Auch die zukünftigen Auszubildenden werden in Zukunft je nach Ausbildungsjahr bis zu 110 Euro weniger erhalten. Dafür stellt VW in 2005 und 2006 je185 Ausbildungsplätze in seiner Service- und Leiharbeitsfirma AutoVision zur Verfügung.

»800 Stunden Vollflexi«

Damit die Fabrik in Zukunft nicht nur atmen, sondern auch mal richtig durchschnaufen kann, wurde die Arbeitszeitflexibilität gewaltig erhöht. In Zukunft können bei Bedarf die Arbeitszeitkonten zwischen 400 Minus- und 400 Plusstunden variieren. Damit steht dem Unternehmen ein Arbeitszeitkorridor von bis zu 800 Stunden zur Verfügung, denn, wie heißt es in der Vereinbarung: »Plus- und Minusstunden können nur auf betriebliche Veranlassung entstehen« (und nicht etwa, weil Beschäftigte mal ’ne längere Auszeit nehmen wollen). Dies bedeutet, dass VW im Zweifel für Monate die Arbeit einstellen kann und im Bedarfsfall monatelang länger arbeiten lassen kann.
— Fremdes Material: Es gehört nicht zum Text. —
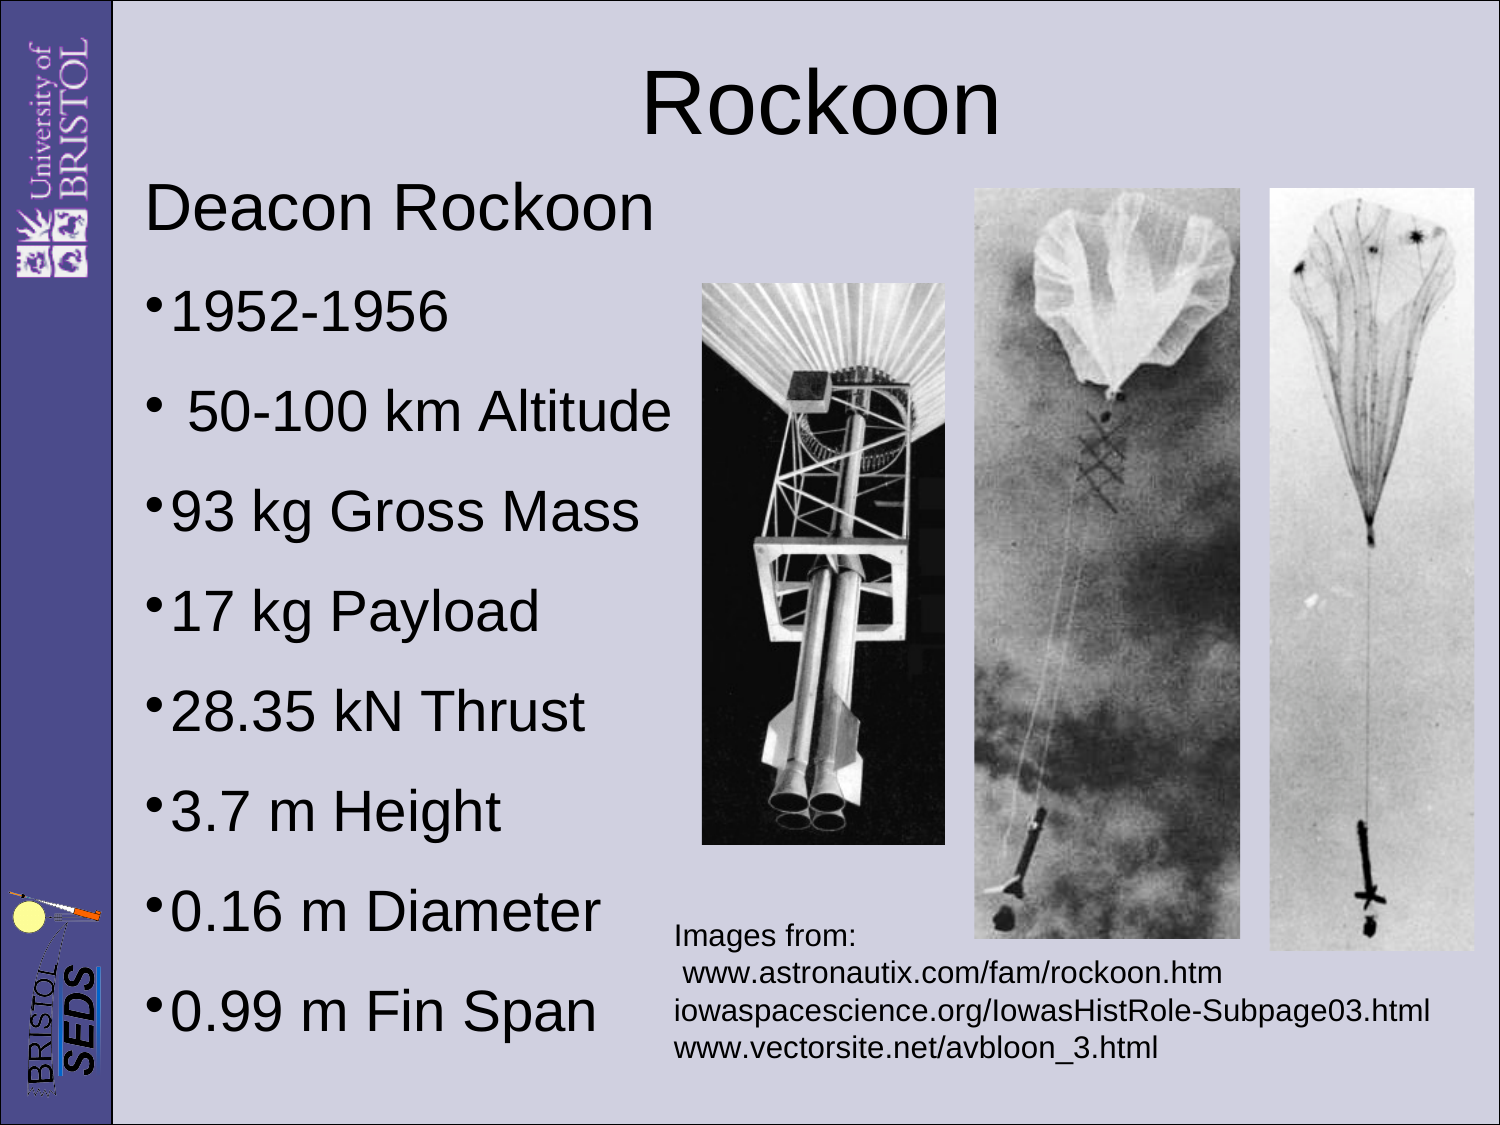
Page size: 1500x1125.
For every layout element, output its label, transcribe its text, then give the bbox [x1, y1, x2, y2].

text_box Deacon Rockoon 1952-1956 50-100 km Altitude 93 kg Gross Mass 17 kg Payload 28.35 kN Thrust 3.7 m Height 0.16 m Diameter 0.99 m Fin Span [129, 156, 1447, 1125]
text_box Rockoon [626, 35, 981, 156]
picture [5, 888, 103, 1099]
text_box Images from: www.astronautix.com/fam/rockoon.htm iowaspacescience.org/IowasHistRole-Subpage03.html www.vectorsite.net/avbloon_3.html [659, 907, 1500, 1095]
picture [1269, 188, 1475, 951]
picture [0, 0, 113, 315]
picture [974, 188, 1241, 939]
picture [701, 283, 945, 845]
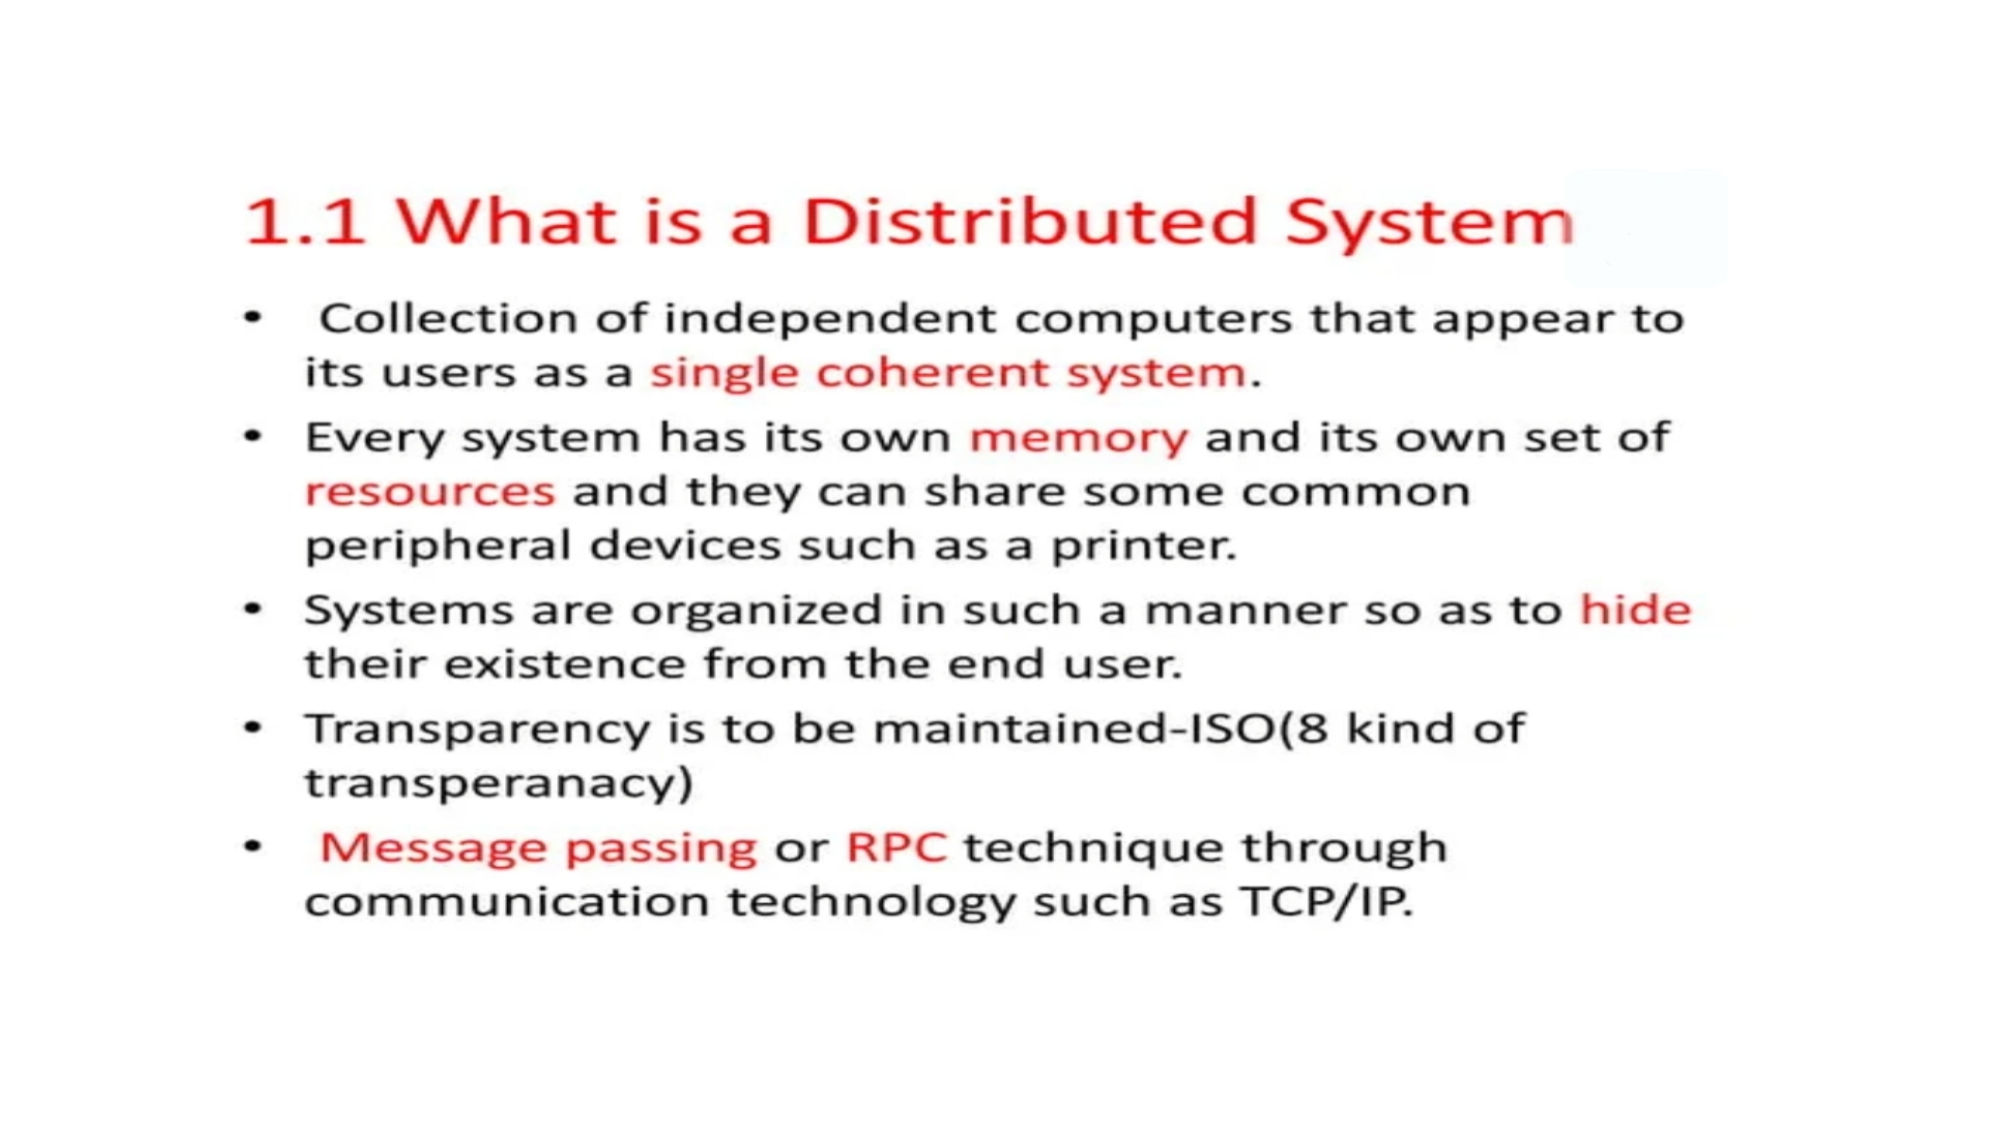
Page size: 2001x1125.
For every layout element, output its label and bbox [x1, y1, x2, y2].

picture [169, 132, 1770, 988]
Überstundenzuschläge werden in Zukunft erst ab 40 Wochenstunden fällig – und dies auch nur, wenn das individuelle Zeitkonto im Plus ist.

Kernschmelze

Wenn eingangs davon die Rede war, dass der VW-Abschluss wie auch die vorausgegangene Vereinbarung bei Daimler-Chrysler neue Maßstäbe setzen, so gilt dies nicht nur für den Inhalt, sondern auch für das Procedere.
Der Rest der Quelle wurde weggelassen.